Omaggio per Quattro Pianoforti ed Orchestra in Memoriam Jorge Luis Borges (1987) for four pianos and orchestra

Omaggio per Quattro Pianoforti ed Orchestra in Memoriam Jorge Luis Borges /excerpt/

Performers: Andrzej Dutkiewicz, Szábolcs Esztényi, Eugeniusz Knapik i Krzysztof Meyer - pianos, Silesian Philharmonic Orchestra, Karol Stryja - conductor

The inaugural concert of the 1988 Warsaw Autumn featured the last premiere of a work by Tomasz Sikorski. Omaggio in Memoriam Borges per Quattro Pianoforti Concertanti ed Orchestra – is the title on the manuscript score of the composition, which was written in the spring of 1987. Omaggio was premiered by the pianists Andrzej Dutkiewicz, Szábolcs Esztényi, Eugeniusz Knapik and Krzysztof Meyer, and the Silesian Philharmonic Orchestra conducted by Karol Stryja.

The programme booklet contains the following comments by Tomasz Sikorski:

Omaggio, a piece dedicated to the memory of Borges, was meant neither to illustrate nor to interpret his work, though I cannot resist the temptation to quote him now using his own words: It is a tiny piece in the network which we call the history of the universe or the cosmic process. It is a part of that network which holds the stars, agony, journeys, sea voyages, moons, fireflies, insomnia, cards, anvils, Carthage and Shakespeare. The part which will never be poetry or dream is also a part of that network.

Elżbieta Szczczepańska-Malinowska described the piece in Ruch Muzyczny in the following manner:

In his Omaggio Sikorski has wisely introduced clear dividing lines: a period dominated by the pianos is followed by a period dominated by the woodwind, then percussion, then a large body of strings, which also repeat, however, tiny variations of one sound pattern of ‘G sharp-A-E (G sharp)’; finally we have a return of the pianos full of a light, discreet jingling of thirds, and, at times, also second-based steps. What we remember from the first phase of the work is a unison ‘C’, then a seventh chord of ‘C-E-G-B flat’ that could provide a dominant for ‘F’, but does not, then trailing spectra of sound permutations and pale shadows of tonality (e.g. a return to ‘C-G’ but based on structures too similar to clusters to make any tonal identification possible).

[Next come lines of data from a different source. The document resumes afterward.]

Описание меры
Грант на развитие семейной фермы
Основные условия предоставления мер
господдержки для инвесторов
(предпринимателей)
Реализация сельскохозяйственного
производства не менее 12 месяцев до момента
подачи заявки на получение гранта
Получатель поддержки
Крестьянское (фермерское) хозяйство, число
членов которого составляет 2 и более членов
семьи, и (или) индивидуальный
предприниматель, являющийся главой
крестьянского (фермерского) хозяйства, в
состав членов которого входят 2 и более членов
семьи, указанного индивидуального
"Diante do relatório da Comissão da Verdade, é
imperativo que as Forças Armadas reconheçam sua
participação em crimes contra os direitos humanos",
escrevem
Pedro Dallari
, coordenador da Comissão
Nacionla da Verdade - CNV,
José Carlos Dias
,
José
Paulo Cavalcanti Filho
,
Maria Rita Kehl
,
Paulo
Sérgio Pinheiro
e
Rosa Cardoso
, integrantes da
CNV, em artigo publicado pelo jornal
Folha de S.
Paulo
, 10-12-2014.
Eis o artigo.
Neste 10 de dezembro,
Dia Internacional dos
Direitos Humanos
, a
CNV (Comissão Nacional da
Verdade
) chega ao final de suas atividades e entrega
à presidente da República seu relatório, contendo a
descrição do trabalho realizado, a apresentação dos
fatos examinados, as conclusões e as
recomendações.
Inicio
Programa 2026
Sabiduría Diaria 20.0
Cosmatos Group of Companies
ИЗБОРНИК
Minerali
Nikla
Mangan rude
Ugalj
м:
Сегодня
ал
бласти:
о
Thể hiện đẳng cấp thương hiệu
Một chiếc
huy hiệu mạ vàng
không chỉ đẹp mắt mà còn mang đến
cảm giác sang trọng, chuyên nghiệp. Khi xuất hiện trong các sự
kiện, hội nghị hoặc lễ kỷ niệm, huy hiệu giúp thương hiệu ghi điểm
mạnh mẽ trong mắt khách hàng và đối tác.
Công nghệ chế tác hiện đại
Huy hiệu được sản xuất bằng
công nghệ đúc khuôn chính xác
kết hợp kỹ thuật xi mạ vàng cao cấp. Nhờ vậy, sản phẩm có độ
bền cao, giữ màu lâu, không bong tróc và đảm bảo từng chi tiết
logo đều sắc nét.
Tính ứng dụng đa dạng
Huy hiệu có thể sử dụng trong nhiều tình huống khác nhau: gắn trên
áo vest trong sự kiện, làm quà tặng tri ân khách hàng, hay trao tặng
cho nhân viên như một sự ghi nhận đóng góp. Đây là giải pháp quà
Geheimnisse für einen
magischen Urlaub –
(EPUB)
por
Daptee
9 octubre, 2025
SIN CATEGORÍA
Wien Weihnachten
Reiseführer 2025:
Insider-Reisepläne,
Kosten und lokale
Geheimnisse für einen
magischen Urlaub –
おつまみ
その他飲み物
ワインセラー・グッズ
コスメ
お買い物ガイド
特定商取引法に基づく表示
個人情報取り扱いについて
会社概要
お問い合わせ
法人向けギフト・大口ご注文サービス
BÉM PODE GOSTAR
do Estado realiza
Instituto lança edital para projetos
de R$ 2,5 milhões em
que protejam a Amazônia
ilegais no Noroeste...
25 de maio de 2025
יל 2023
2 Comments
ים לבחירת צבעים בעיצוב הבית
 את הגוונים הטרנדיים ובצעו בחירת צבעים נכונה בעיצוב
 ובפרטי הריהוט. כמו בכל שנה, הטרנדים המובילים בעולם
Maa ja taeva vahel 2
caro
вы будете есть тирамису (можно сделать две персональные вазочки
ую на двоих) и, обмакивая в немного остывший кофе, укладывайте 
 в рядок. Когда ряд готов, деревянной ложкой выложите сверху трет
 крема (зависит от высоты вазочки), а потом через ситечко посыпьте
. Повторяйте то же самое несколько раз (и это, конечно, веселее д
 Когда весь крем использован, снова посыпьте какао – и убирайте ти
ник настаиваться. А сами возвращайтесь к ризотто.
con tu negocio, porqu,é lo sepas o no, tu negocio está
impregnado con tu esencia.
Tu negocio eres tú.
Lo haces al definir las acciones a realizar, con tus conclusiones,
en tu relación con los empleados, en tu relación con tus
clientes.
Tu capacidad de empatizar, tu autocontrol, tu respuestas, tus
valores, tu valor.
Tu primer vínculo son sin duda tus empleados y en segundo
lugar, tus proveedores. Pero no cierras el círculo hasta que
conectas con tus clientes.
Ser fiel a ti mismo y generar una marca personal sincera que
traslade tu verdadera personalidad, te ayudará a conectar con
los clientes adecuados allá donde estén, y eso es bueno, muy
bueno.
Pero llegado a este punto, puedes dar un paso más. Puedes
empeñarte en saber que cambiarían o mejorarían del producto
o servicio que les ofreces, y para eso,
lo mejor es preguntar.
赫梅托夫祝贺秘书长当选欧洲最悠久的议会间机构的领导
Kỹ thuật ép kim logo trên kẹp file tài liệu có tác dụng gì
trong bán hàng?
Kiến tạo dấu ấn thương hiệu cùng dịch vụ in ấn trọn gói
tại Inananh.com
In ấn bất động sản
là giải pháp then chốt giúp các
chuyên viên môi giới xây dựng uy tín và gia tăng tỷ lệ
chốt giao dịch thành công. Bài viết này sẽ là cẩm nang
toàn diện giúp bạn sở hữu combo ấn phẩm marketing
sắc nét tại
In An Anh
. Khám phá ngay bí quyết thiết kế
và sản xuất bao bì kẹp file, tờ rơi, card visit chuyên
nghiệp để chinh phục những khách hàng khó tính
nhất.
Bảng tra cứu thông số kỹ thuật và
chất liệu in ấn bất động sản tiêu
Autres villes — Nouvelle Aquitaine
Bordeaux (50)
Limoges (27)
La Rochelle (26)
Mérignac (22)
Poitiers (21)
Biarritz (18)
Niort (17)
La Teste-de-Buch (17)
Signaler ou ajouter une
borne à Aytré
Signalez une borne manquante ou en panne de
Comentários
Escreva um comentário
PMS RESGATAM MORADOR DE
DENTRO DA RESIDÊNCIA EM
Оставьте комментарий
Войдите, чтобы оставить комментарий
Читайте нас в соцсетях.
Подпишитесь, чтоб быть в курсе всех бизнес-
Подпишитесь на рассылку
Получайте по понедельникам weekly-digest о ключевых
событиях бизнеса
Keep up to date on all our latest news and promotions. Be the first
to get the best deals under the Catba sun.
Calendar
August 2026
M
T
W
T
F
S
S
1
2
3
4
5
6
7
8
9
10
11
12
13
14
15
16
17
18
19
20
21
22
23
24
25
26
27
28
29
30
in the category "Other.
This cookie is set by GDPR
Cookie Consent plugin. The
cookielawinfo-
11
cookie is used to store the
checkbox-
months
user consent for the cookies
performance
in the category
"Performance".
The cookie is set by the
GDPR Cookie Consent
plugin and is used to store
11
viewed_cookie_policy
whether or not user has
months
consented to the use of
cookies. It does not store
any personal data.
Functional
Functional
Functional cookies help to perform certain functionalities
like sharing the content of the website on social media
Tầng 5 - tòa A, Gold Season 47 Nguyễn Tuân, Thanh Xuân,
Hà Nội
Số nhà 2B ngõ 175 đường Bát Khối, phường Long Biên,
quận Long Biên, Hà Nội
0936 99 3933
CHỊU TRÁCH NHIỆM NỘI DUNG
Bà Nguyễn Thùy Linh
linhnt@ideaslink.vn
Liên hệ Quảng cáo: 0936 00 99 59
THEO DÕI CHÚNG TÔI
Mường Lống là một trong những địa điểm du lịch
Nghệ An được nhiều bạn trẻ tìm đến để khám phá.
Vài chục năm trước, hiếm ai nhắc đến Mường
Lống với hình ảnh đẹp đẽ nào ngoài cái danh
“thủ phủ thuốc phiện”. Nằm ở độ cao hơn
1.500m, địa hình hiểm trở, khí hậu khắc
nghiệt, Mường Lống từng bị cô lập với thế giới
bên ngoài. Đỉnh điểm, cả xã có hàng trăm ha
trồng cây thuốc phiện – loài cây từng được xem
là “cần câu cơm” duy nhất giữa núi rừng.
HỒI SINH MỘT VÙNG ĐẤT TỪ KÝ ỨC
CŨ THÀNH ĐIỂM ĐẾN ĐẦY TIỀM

Typically of Sikorski, the structure of the work is based on modules. There are clearly distinguished three parts: piano part, orchestral part and again piano part. Thus the composer uses here a classic arch form (the piece begins and ends pp), which can also be called a framework (the related outer parts frame the middle part). However, these are not the elements that constitute the work’s strength – their main function is to maintain order. The most interesting element, it would seem, is the way note combinations are put together, as a result of which the modules based on them seem to flow naturally from each other. Sikorski also manages to balance out the melodic and the harmonic factors of his music. In a way that was known only to him he combines the ‘patches of sound’, which he used in the 1970s with melodic ‘strokes’ from the first half of the 1980s, creating something that could be called a stream or a river that sometimes flows rapidly, in a narrow bed, sometimes overflows its banks, creates bays or changes its course forming oxbow lakes. However, the composer achieves this effect not by giving up his sensitivity to sound and changing the direction he embarked on already at the beginning of his compositional career, the direction of going deeper and deeper into his nature.

This was spotted by Jan Weber, who wrote:

Four pianos playing pianissimo create a sound quality completely different from the one created by one piano, which many listeners were unable to grasp and which was – I believe – what the composer intended.

Yet the reception of the piece by the Warsaw audience must be regarded as very enthusiastic. It was greeted with rapturous applause and was encored. The composer was not present at the premiere, because he had become very ill by then.

Omaggio turned out to be a groundbreaking work in Tomasz Sikorski’s oeuvre. However, owing to the composer’s death, this breakthrough was, unfortunately, only a taste of things that could not come.

 

Elżbieta Szczepańska-Malinowska,“Warszawska Jesień ‘88” [1988 Warsaw Autumn], Ruch Muzyczny, 1988 no. 23.

Jan Weber, “Fortepian umarł, niech żyje fortepian!” [The piano is dead, long live the piano!], Ruch Muzyczny 1988 no. 24.

Tomasz Sikorski, 1988 Warsaw Autumn Festival programme booklet.